Dunant: The Story of the Red Cross
by
[Oxford University Press, $2.50]
JUDGING by the title of this book, one might be inclined to think that it is nothing more than the story of Henri Dunant, the founder of the Red Cross. Happily, Mr. Gumpert’s volume covers a greater and more fascinating subject: it gives a picture of the world politics and thoughts of the nineteenth century — that touching, rococo, and pompous period which gave birth to some great ideas and during which men attempted to find solutions to problems which confront us now more than ever.
Henri Dunant was a Swiss banker who, in June 1859, happened to be present at the battle of Solferino. He went there in order to see the emperor about a million-franc business deal. The sight of blood and of forty thousand dead and wounded awakened the banker and gave him the idea of doing something about it. From then on Dunant was a changed man; he forgot his millionfranc project, gave up his financial position, and devoted the rest of his life to his one idea: to take care of the wounded soldiers and secure impartial medical attention for friend and foe alike.

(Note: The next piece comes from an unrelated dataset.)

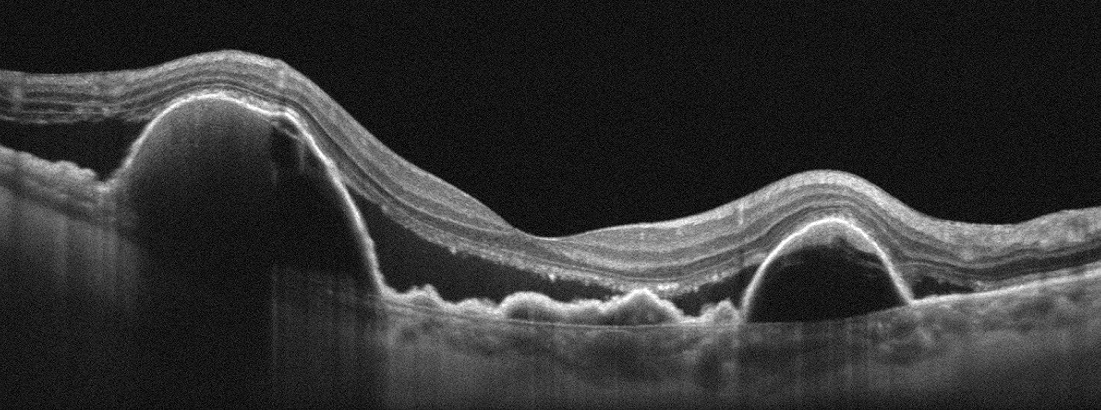 Impression: age-related macular degeneration.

Dunant became a man with an obsession; all through this muddled book we see him appearing at the most inappropriate times and unexpected places. We find him in a Milanese salon discussing his plan. ‘The ladies were for it, but the gentlemen considered such a plan an utopian impossibility.’ Among the splendors of Paris, we again find him trying to get a hearing; but Paris society would not listen to this persistent salesman’s ‘dangerous atrocity stories.’
Dunant devoted the next three years to writing his Recollections of Solferino, which became overnight a European sensation. This was the beginning of his days of glory. In 1866 he was ‘the man whom kings invited.’ But the year after he was bankrupt. Bankruptcy belongs to the bourgeois disgraces of the first order, and it was the catastrophe of his life. The capitalist became a beggar in Paris.
In 1889 or 1890 a schoolteacher of Heiden discovered an old man with a white beard going around the streets looking for little white pebbles which he put in his pocket. It was Dunant. Ten years later he was rediscovered by a Swiss journalist who wrote an article about him, the result of which was that Dunant received hundreds of letters, the Empress of Russia granted him a pension, and Pope Leo XIII sent him his picture. In 1901 the received the first Nobel Peace Prize. He died in 1910 in poverty, hating the world.
Mr. Gumpert has written this rather dull story with care. The main interest is the picture it presents of the period in which this unappealing Swiss banker, with his small skull cap and big idea, lived.